How to Find duplicates files (by name and/or size) in a specific folder of my google drive?
For better readability I add the next part of this answer in a second answer.
Here is the code to handle the duplicates : it works in 2 steps :
- detect the duplicates and mark them in the sheet to check if everything is fine (markDuplicates())
- remove the red background on the files you want to preserve (they will become yellow after step 3 is done)
- delete the selected (marked) files, actually move them to trash, you'll have to empty the trash manually from the drive Ui. (trashDuplicates()) The deleted files will be colored in deep red to confirm deletion.
LAST EDIT :
Placed the full code here and made some functions private to avoid errors due to bad script calls.
function startProcess(){
PropertiesService.getScriptProperties().deleteAllProperties();
try{
ScriptApp.deleteTrigger(ScriptApp.getProjectTriggers()[0]);
}catch(e){}
var sh = SpreadsheetApp.getActiveSheet();
sh.getDataRange().clear();
sh.getRange(1,1,1,4).setValues([['fileName (logged @'+Utilities.formatDate(new Date(),Session.getScriptTimeZone(),'MMM-dd-yyyy HH:mm')+')','fileSize','parent folders tree','fileID']]);
var trig = ScriptApp.newTrigger('getDriveFilesList_').timeBased().everyMinutes(5).create();
Logger.log(trig.getUniqueId()+' '+trig.getHandlerFunction());
getDriveFilesList_();
}
function getDriveFilesList_(){
var content = [];
var startTime = new Date().getTime();
var sh = SpreadsheetApp.getActiveSheet();
if( ! PropertiesService.getScriptProperties().getProperty('numberOfFiles')){
PropertiesService.getScriptProperties().setProperty('numberOfFiles',0);
}
var numberOfFiles = Number(PropertiesService.getScriptProperties().getProperty('numberOfFiles'));
Logger.log(numberOfFiles);
var max = numberOfFiles+10000;
if( ! PropertiesService.getScriptProperties().getProperty('continuationToken')){
var files = DriveApp.getFiles();
// var files = DriveApp.getFolderById('0B3qSFd_____MTFZMDQ').getFiles();// use this line and comment the above if you want to process a single folder
// use your chozen folder ID of course (available from the browser url , the part after "https://drive.google.com/?authuser=0#folders/")
}else{
var files = DriveApp.continueFileIterator(PropertiesService.getScriptProperties().getProperty('continuationToken'))
}
while(files.hasNext() && numberOfFiles<(max)){
var file = files.next()
if(file.getSize()>0){
numberOfFiles++;
var folder = '(shared)';
if(file.getParents().hasNext()){folder = getTree_(file)}
content.push([file.getName(),file.getSize(),folder,file.getId()])
}
if(new Date().getTime()-startTime > 250000){break};
}
sh.getRange(sh.getLastRow()+1,1,content.length,content[0].length).setValues(content);
if(!files.hasNext()){ScriptApp.deleteTrigger(ScriptApp.getProjectTriggers()[0]);Logger.log('done !'); sh.getRange(sh.getLastRow()+1,1).setValue('All files processed ('+numberOfFiles+' found)')};
var continuationToken = files.getContinuationToken()
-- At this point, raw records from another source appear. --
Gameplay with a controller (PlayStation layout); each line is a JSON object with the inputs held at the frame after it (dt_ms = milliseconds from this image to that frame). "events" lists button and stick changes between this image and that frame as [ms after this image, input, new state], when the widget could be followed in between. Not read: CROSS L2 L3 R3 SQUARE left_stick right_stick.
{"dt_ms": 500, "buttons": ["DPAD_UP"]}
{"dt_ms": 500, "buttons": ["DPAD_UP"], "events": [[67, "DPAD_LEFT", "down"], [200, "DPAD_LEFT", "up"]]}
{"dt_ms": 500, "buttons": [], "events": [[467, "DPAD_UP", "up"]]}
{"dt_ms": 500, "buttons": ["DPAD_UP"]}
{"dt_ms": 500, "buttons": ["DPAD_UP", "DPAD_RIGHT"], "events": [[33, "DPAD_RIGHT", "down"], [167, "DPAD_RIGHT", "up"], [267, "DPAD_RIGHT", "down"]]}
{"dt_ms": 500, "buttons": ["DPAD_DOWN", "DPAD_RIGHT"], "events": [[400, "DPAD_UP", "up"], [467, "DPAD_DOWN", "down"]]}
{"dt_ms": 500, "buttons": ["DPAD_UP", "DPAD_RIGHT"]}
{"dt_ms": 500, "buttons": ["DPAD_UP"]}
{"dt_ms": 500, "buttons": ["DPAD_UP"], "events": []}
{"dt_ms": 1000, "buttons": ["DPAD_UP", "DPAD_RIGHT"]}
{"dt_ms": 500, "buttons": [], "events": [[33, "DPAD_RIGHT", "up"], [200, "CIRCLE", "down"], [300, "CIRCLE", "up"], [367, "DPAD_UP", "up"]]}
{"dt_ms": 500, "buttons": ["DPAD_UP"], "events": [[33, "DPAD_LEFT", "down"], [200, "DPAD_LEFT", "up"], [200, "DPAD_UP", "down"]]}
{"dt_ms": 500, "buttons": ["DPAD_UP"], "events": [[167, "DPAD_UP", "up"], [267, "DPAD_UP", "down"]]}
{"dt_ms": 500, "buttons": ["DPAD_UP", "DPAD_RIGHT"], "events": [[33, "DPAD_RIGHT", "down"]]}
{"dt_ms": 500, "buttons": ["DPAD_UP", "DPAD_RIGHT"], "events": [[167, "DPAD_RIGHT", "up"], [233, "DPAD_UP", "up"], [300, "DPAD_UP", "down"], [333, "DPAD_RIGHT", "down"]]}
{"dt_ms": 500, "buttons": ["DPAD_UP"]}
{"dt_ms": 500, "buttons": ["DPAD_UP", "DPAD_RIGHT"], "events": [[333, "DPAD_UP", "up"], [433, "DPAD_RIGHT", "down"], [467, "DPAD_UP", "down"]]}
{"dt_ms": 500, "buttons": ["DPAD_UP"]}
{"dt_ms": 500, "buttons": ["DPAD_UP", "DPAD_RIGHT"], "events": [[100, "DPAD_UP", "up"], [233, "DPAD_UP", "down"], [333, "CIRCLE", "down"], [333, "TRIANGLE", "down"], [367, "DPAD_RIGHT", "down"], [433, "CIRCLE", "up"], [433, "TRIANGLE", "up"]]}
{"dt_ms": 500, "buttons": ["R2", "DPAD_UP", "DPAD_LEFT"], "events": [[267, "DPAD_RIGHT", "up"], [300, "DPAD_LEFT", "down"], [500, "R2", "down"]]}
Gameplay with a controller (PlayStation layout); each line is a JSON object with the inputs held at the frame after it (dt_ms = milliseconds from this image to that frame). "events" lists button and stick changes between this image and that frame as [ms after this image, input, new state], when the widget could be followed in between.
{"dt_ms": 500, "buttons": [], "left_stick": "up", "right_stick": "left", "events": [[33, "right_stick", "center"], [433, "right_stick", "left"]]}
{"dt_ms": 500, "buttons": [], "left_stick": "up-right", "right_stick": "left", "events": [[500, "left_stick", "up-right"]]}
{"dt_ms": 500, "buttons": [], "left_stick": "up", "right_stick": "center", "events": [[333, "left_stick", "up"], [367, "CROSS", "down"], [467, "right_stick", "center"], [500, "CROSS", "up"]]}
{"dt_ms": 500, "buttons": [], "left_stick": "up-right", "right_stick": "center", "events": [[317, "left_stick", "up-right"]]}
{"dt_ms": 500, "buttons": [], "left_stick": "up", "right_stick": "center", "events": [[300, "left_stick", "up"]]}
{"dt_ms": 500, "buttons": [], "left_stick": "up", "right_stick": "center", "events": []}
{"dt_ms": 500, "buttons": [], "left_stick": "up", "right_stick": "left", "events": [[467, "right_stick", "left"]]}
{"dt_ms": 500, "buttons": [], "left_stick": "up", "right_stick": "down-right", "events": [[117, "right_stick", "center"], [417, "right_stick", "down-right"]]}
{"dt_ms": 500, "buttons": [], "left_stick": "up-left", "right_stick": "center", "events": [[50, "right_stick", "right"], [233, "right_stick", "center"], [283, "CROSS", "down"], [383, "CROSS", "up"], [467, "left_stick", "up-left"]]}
PropertiesService.getScriptProperties().setProperty('numberOfFiles',numberOfFiles);
PropertiesService.getScriptProperties().setProperty('continuationToken',continuationToken);
}
function markDuplicates(){
handleDuplicates_(false)
}
function trashDuplicates(){
handleDuplicates_(true)
}
function handleDuplicates_(trash){
var sh = SpreadsheetApp.getActiveSheet();
sh.setFrozenRows(1);
sh.sort(1);
var data = sh.getDataRange().getValues()
var headers = data.shift()
var lastComment = data.pop();
var toDelete = [];
var item = data[0];
for(var n=1 ; n<data.length; n++){
if(data[n][0]==item[0] && data[n][1]==item[1]){
toDelete.push('delete '+n);
}
item=data[n];
}
var marker = sh.getRange(2,1,data.length,1).getBackgrounds();
for(var n in data){
if(!trash){marker.push(['#FFF'])};
if(toDelete.indexOf('delete '+n)>-1 && !trash){
marker[n][0] = '#F99';
}
if(toDelete.indexOf('delete '+n)>-1 && trash){
if(marker[n][0]=='#ff9999'){
try{
DriveApp.getFileById(data[n][3]).setTrashed(trash);
marker[n][0] = '#F33';
}catch(err){Logger.log(err)}
}else{
marker[n][0] = '#FF9';
}
}
}
sh.getRange(2,1,marker.length,1).setBackgrounds(marker);
}
function getTree_(file){
var tree = [];
var folderP = file.getParents()
while (folderP.hasNext()){
var folder = folderP.next();
folderP = folder.getParents();
tree.push(folder.getName());
}
return tree.reverse().join('/');
}
Related videos on Youtube
miodf
Updated on June 04, 2022Comments
-
miodf almost 2 years
Is it possible to create a Google apps script which would select automatically duplicate files inside a specific (current) folder (then I just had to delete them with one click) ?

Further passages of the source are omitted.